Sunday 9 March 2014

Puncak Pesta Demokrasi 2014 di negeri ini, tinggal menghitung hari. Jauh-jauh hari sebelumnya, para calon legislator sudah “bergerilya” hingga ke sudut-sudut kota. Membujuk warga agar bersedia memilihnya pada Hari H Pemilihan nanti. Ada yang tiba-tiba menjadi dermawan. Ada pula yang mendadak jadi religius.

Dan musibah pun kadang menjadi ajang untuk menunjukkan kedermawanannya. Tindakan yang diharapkan menjadi alasan bagi rakyat untuk menilainya memiliki empati terhadap rakyat. Bantuan mengalir untuk menunjukkan bahwa dirinya layak mendapat tempat di gedung ber- AC. Soal nanti akan benar-benar memperjuangkan kepentingan rakyat atau tidak . Itu perkara nanti.

Tetapi coba amati secara saksama adakah caleg yang rela dan antusias menyalurkan bantuan di daerah yang terkena musibah namun bukan dapilnya? Sepertinya bisa dihitung jari. Kalau tidak bisa dikatakan tidak ada.

Kini, saling klaim pun terus mengalir. Nyaris semua legislator mengklaim bahwa perbaikan infrastruktur di dapilnya adalah karena jasanya memperjuangkan agar daerah tersebut menjadi prioritas untuk dibenahi oleh eksekutif. Cukup menggelikan.

“Jual diri” para caleg terus berlanjut. Nyaris tak ada ruang yang kosong tanpa gambar caleg. Dan hampir semua tersenyum. Kadang terlintas dalam benak saya, senyum itu seolah mengejek calon pemilih yang dianggap bisa dengan mudah diarahkan pikirannya untuk memilih dirinya.

Bukan hanya jalan-jalan protokol dan lorong-lorong sempit yang dipaksa bersolek. Dipenuhi gambar diri para calon. Halaman koran pun menjadi panggung untuk menyatakan diri sebagai yang paling layak mendapat mandat untuk duduk di kursi empuk gedung rakyat. Pokoknya, pencitraan terus berlangsung dengan berbagai cara.
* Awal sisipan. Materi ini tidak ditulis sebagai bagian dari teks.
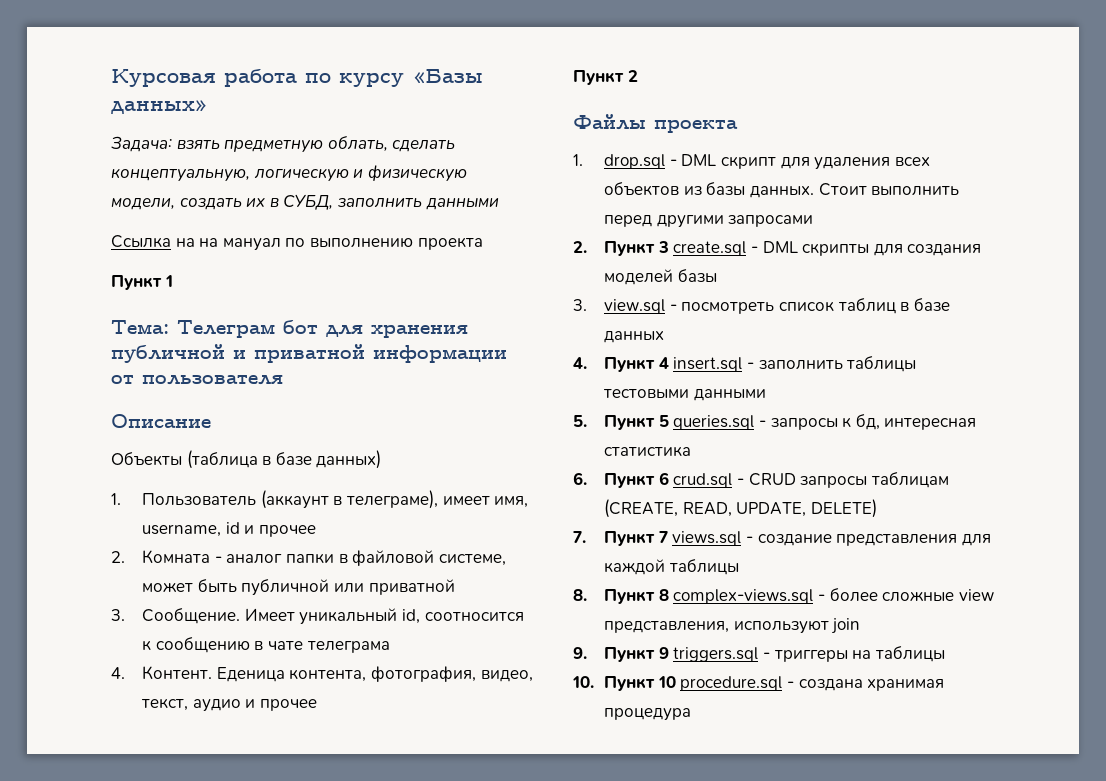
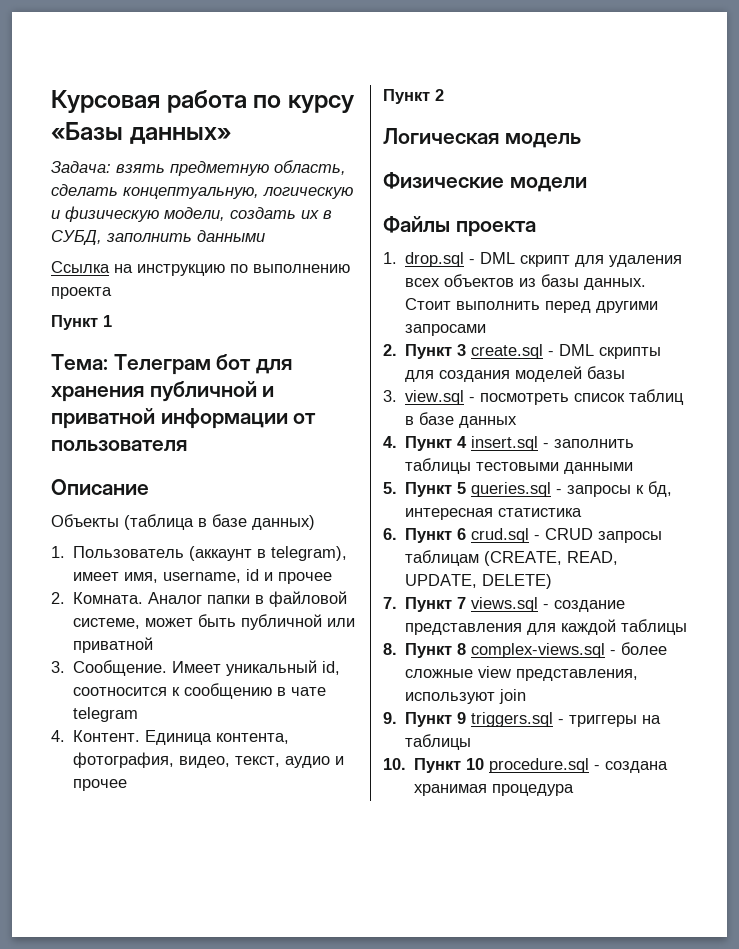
[327,136,388,152] облать, -> [274,160,346,175] область,
[199,238,281,251] на мануал -> [137,264,225,276] инструкцию
[346,490,439,509] телеграме), -> [271,546,348,561] telegram),
[142,550,283,564] Комната - аналог -> [73,592,203,604] Комната. Аналог
[306,641,390,653] телеграма -> [73,707,139,722] telegram
[216,667,285,682] Еденица -> [145,730,213,745] Единица
(638, 76) none -> [383,128,581,148] [383,172,587,192] // Логическая модель // Физические модели

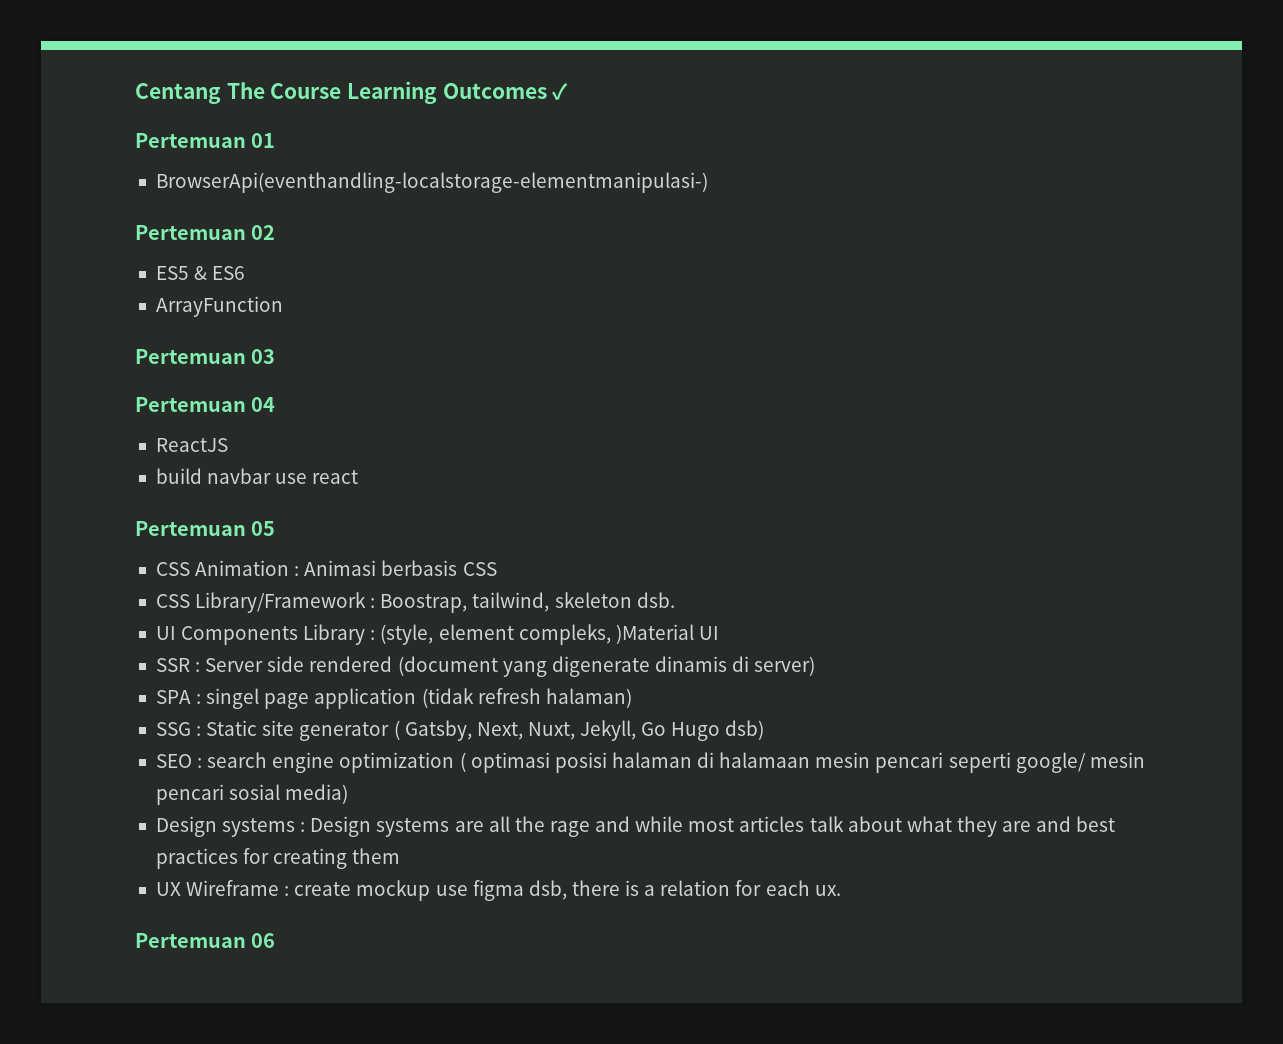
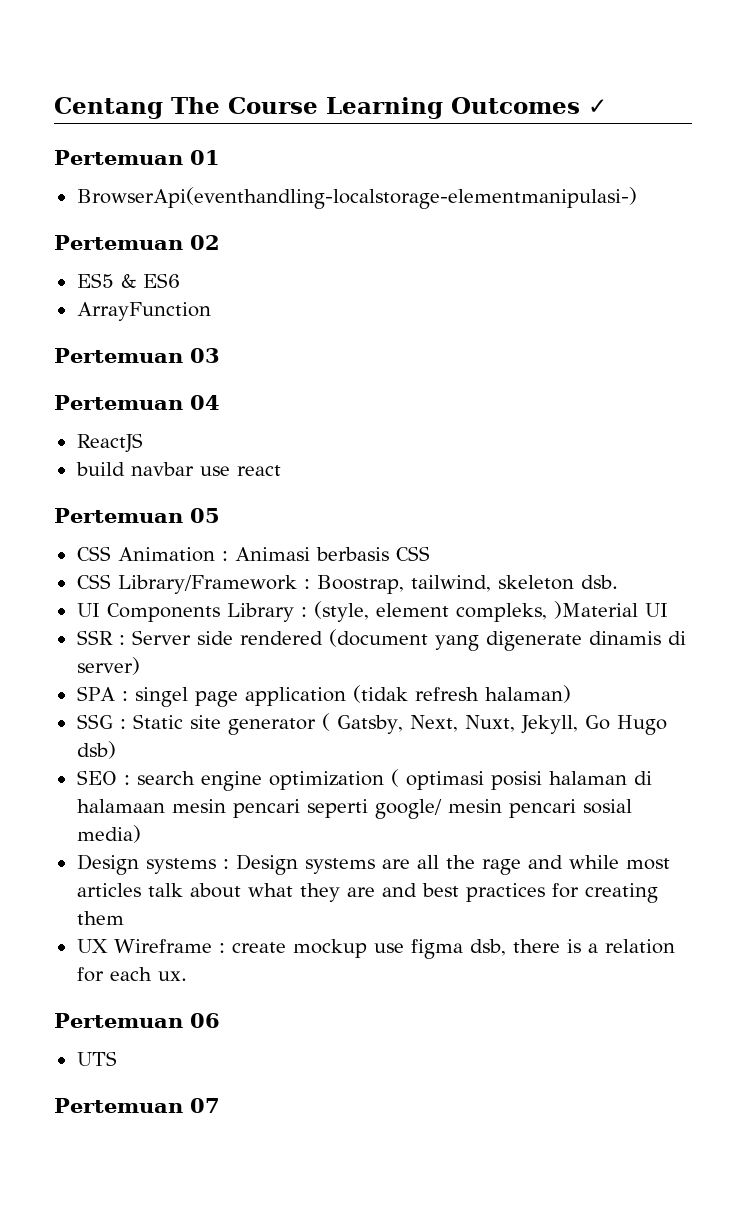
(276, 940) none -> [76,1051,117,1066] [54,1098,220,1113] // UTS // Pertemuan 07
Saya teringat dengan candaan seorang legislator yang tiba-tiba menyebut cash and carry. Ini merupakan jawaban spontan ketika diingatkan bahwa setelah berhasil membujuk rakyat untuk memilihnya dalam Pemilu periode lalu, dia nyaris tak pernah berkunjung lagi ke dapailnya. Apatah lagi memberi bantuan seperti yang dilakukannya ketika sedang “mengemis” agar rakyat mencoblos gambar dirinya di bilik suara pada hari pencoblosan.

Masih layakkah orang-orang seperti itu dipercaya menjadi legislator? Keputusannya kembali kepada rakyat sebagai pemilik suara. Acuannya sangat sederhana. Lihatlah berapa banyak wakil rakyat yang benar-benar bekerja untuk rakyat yang seharusnya diwakilinya? Amati pulalah berapa banyak yang lebih mendahulukan kepentingan pribadi dan kelompoknya? Silakan memilih.